丑闻2003
二十年前一桩被掩埋的丑闻,正以血泪代价重新浮出水面。
老宅的第三进院子,夜夜传来木梳刮过头发的刺啦声。村里老人说,那是民国二十三年,被强配冥婚的少女阿沅。她穿着红嫁衣,在空房间里梳妆,等一个“活新郎”来圆房——所谓冥婚,不过是地主家病死独子,需个阴间妻子压煞,看中了生得清丽的她。 我因整理祖产回来,起初不信。直到那晚,月光把窗纸照得惨白,我分明看见梳妆台前,一个穿嫁衣的背影缓缓转头,盖头下空无一物。我浑身冰凉,她却突然开口,声音像锈蚀的铜铃:“你身上……有他的气息。”原来,当年被拉去“合葬”的,正是我曾祖父——那个地主病死的儿子。阿沅的骨灰,早被混进祠堂地基,她的怨念困在宅中,每代长子,都会在梦中被引至那间房。 我翻出泛黄的族谱,夹着张褪色纸条:“沅女非自愿,棺中尚有热泪。

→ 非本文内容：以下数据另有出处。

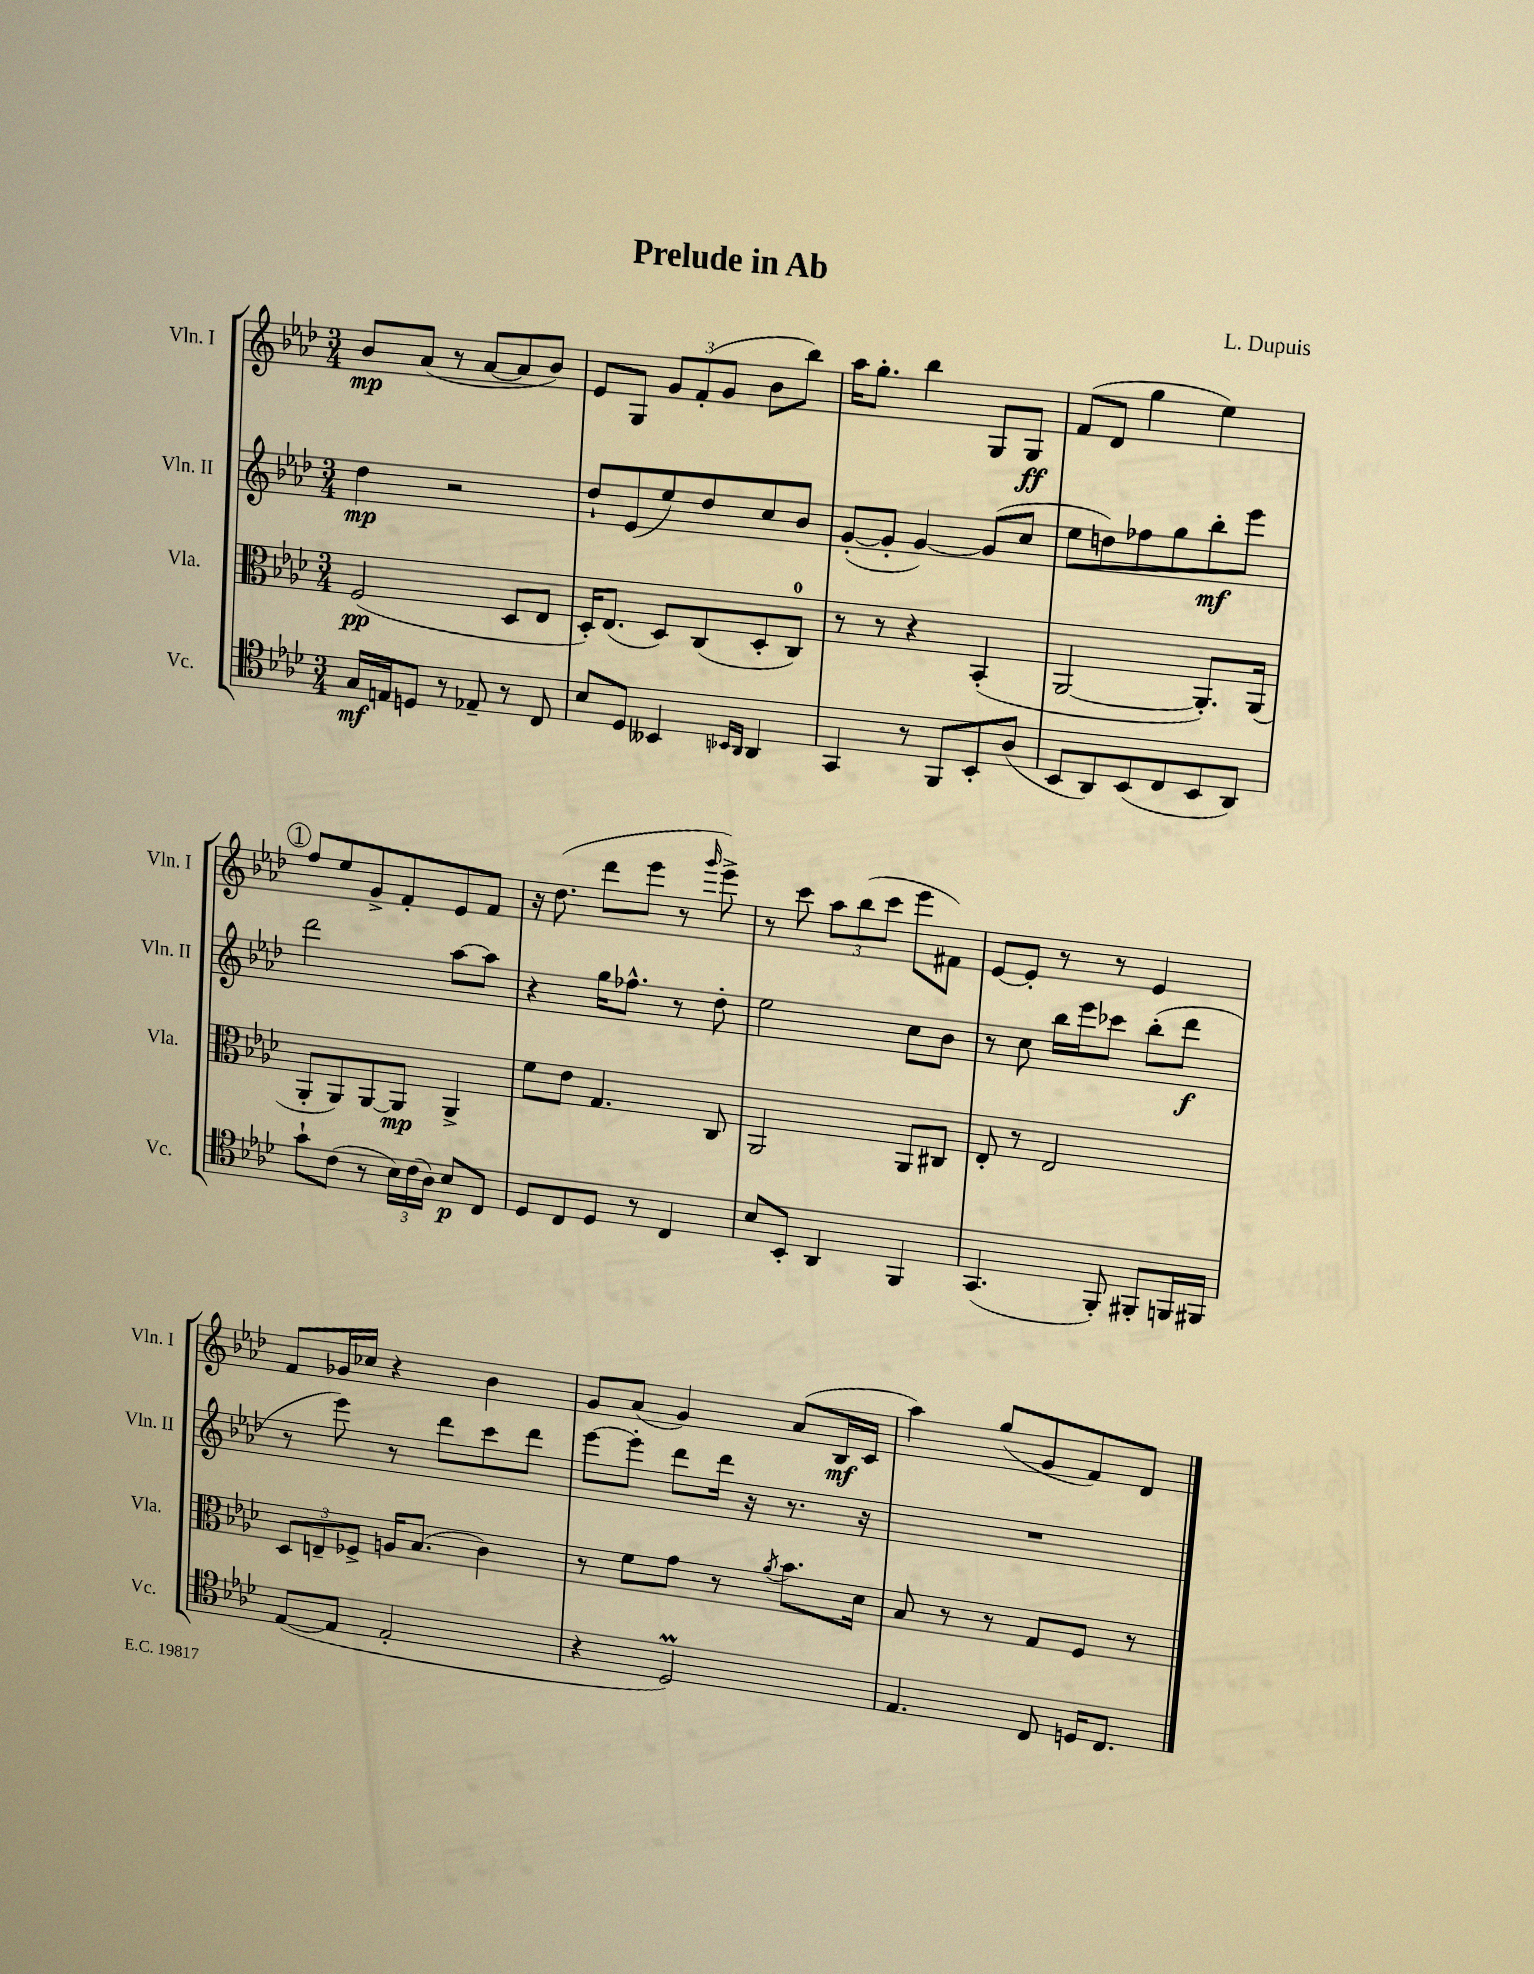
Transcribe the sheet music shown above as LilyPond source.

\header { title = "Prelude in Ab" composer = "L. Dupuis" }
<<
\new StaffGroup <<
\new Staff = "s0" \with { instrumentName = "Vln. I" shortInstrumentName = "Vln. I" } {
    \clef treble \key aes \major \numericTimeSignature \time 3/4
    bes'8\mp aes'8( r8 aes'8~ aes'8 bes'8) |
    ees'8 g8 \tuplet 3/2 { g'8 f'8-.( g'8 } bes'8 bes''8) |
    aes''16 g''8.-. bes''4 g8 g8\ff |
    f'8( des'8 g''4 ees''4) |
    \mark \markup { \circle "1" } f''8 ees''8 g'8-> f'8-. ees'8 f'8 |
    r16 des''8.( des'''8 ees'''8 r8 \grace { g'''16 } ees'''8->) |
    r8 c'''8 \tuplet 3/2 { aes''8 bes''8( c'''8 } ees'''8 fis'8) |
    ees'8~ ees'8-. r8 r8 ees'4 |
    f'8 ges'16 ces''16 r4 bes'4 |
    g'8 aes'8( g'4) aes'8( bes16\mf c'16 |
    aes''4) g''8( g'8 f'8) des'8 \bar "|." |
}
\new Staff = "s1" \with { instrumentName = "Vln. II" shortInstrumentName = "Vln. II" } {
    \clef treble \key aes \major \numericTimeSignature \time 3/4
    des''4\mp r2 |
    des''8-! ees'8( ees''8) des''8 c''8 bes'8 |
    g'8~-.( g'8-. g'4~) g'8( c''8 |
    ees''8 d''8) fes''8 g''8 bes''8-.\mf ees'''8 |
    \mark \markup { \circle "1" } des'''2 aes''8~ aes''8 |
    r4 g''16 fes''8.-^ r8 des''8-. |
    ees''2 c''8 bes'8 |
    r8 c''8 bes''16 ees'''16 ces'''8 bes''8-.( des'''8\f |
    r8 ees'''8) r8 des'''8 c'''8 des'''8 |
    ees'''8~ ees'''8-. des'''8 des'''16 r16 r8. r16 |
    R2. \bar "|." |
}
\new Staff = "s2" \with { instrumentName = "Vla." shortInstrumentName = "Vla." } {
    \clef alto \key aes \major \numericTimeSignature \time 3/4
    f2\pp( des8 ees8 |
    des16-.) ees8.( des8) c8( des8-. c8-0) |
    r8 r8 r4 bes,4-.( |
    aes,2~ aes,8.-.) aes,16( |
    \mark \markup { \circle "1" } aes,8-. aes,8) aes,8~ aes,8\mp aes,4-> |
    f'8 ees'8 g4. c8 |
    aes,2 aes,8 cis8 |
    ees8-. r8 ees2 |
    \tuplet 3/2 { des8 e8-- fes8-> } a16 bes8.( c'4) |
    r8 f'8 g'8 r8 \acciaccatura { aes'8 } bes'8. des'16 |
    bes8 r8 r8 g8 f8 r8 \bar "|." |
}
\new Staff = "s3" \with { instrumentName = "Vc." shortInstrumentName = "Vc." } {
    \clef tenor \key aes \major \numericTimeSignature \time 3/4
    g16\mf e16 d8 r8 ees8-- r8 c8 |
    bes8 des8 beses,4 \grace { bes,16 aes,16 } aes,4 |
    g,4 r8 f,8 bes,8-. aes8( |
    bes,8 aes,8) bes,8( c8 bes,8 aes,8) |
    \mark \markup { \circle "1" } g'8-! c'8( r8 \tuplet 3/2 { bes16) c'16( aes16) } bes8\p c8 |
    des8 c8 des8 r8 c4 |
    bes8 bes,8-. aes,4 f,4 |
    g,4.( f,8-.) fis,8-. f,16 fis,16 |
    ees8~( ees8 ees2-. |
    r4 des2\prall) |
    ees4. c8 d16 c8. \bar "|." |
}
>>
>>
\layout { \context { \Score \remove "Bar_number_engraver" } }
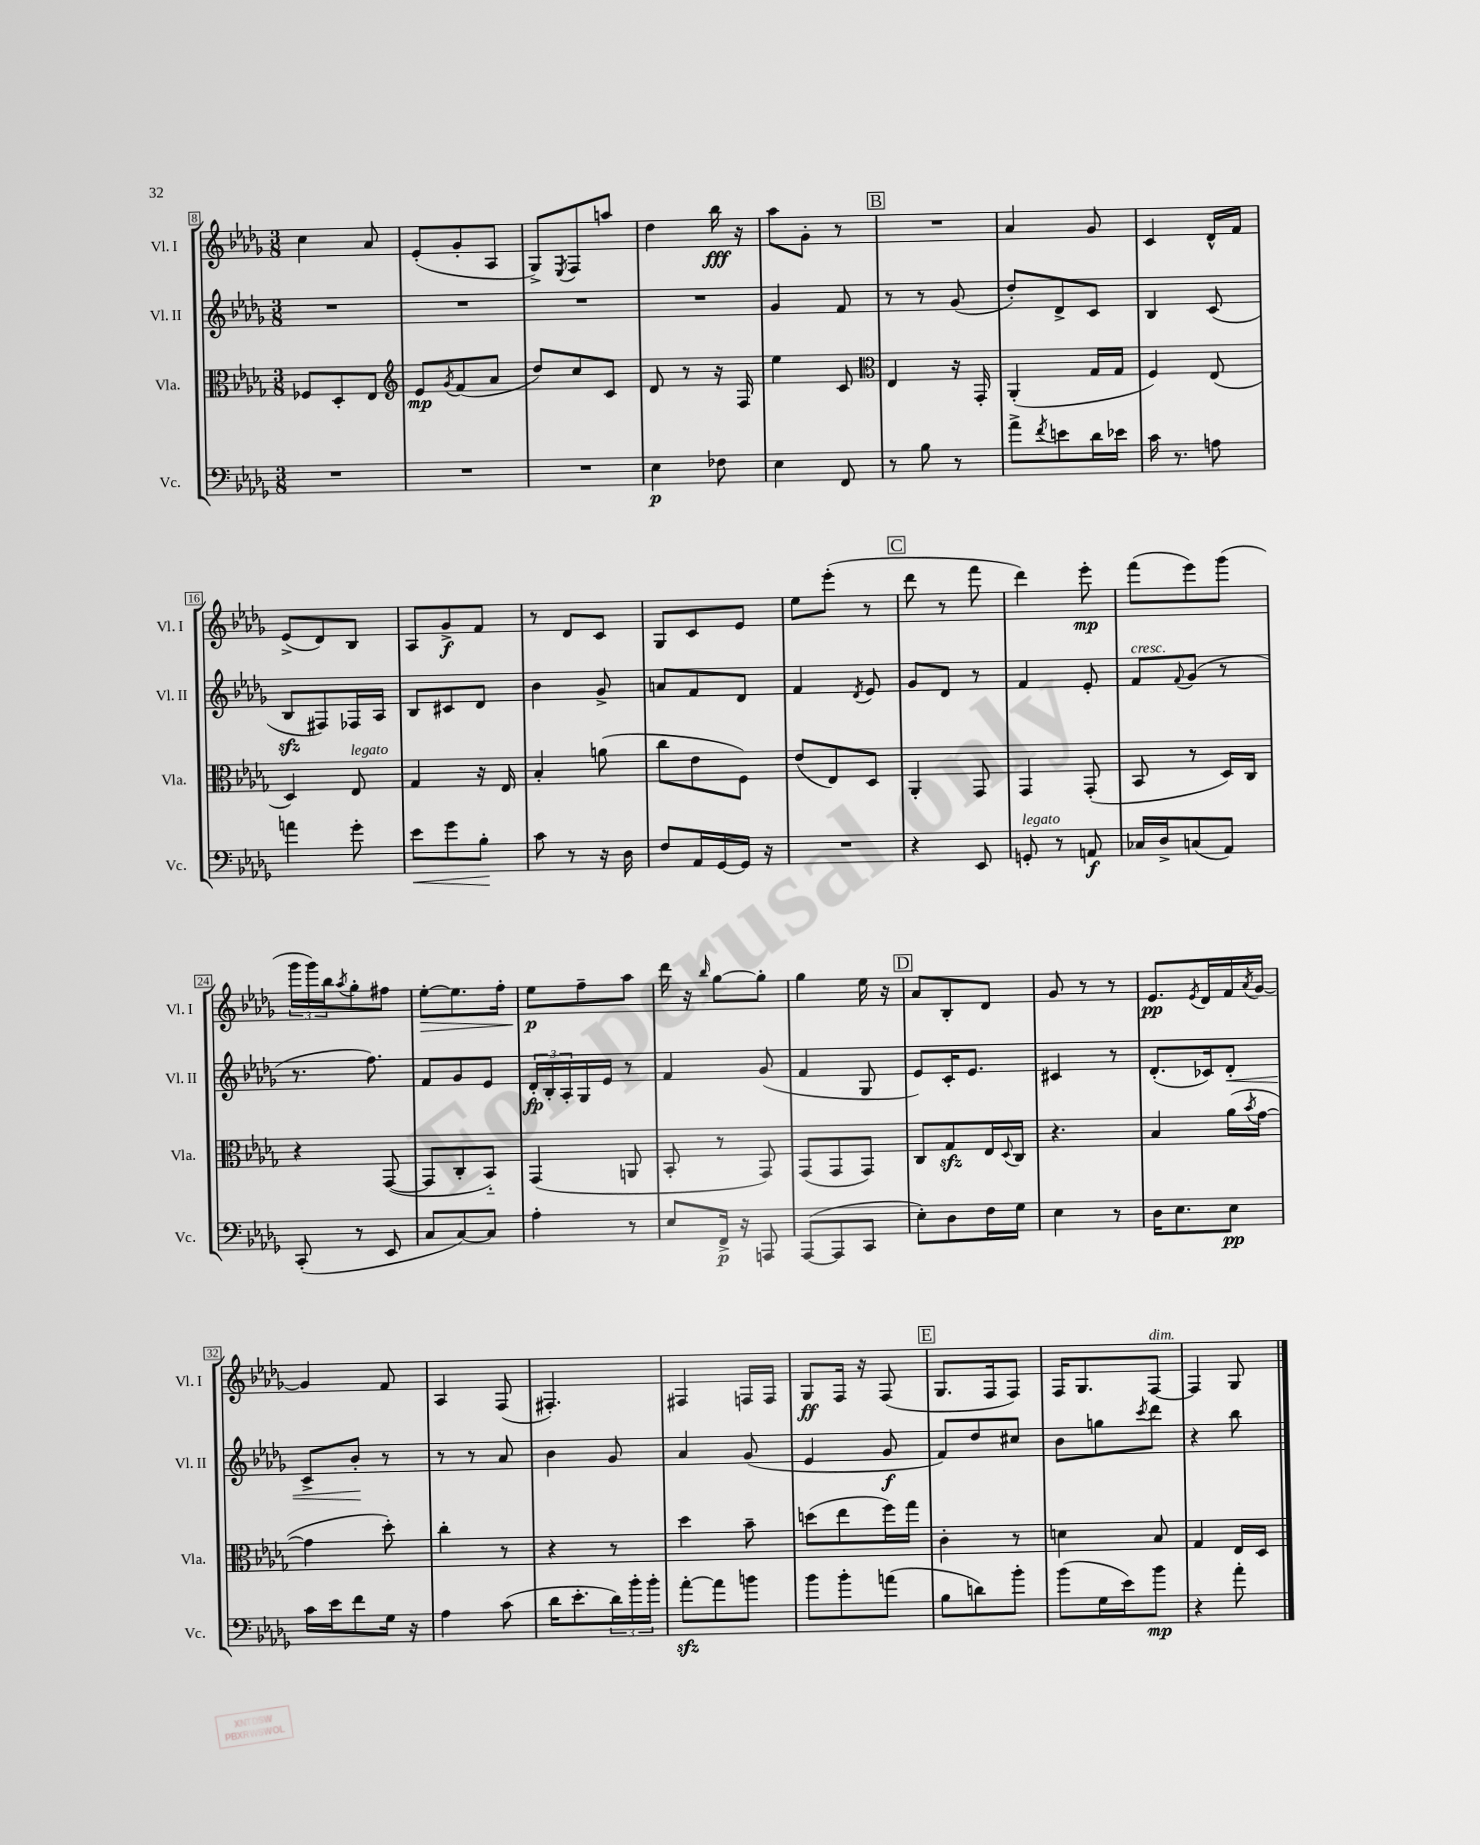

”当年,她实为反抗投井,尸身被掘出冥婚。地主的“压煞”仪式,反将她的恨意炼成厉魄。我连夜请来懂法的老师傅,在井边焚纸钱,将当年地主的罪状碑文拓下,与她骨灰一同重葬。梳妆声在黎明前停了。后来,老宅再无异样,只是每年清明,井边总有一朵新鲜的白杜鹃——像是有人,终于梳好了头发,走回了属于她的春天。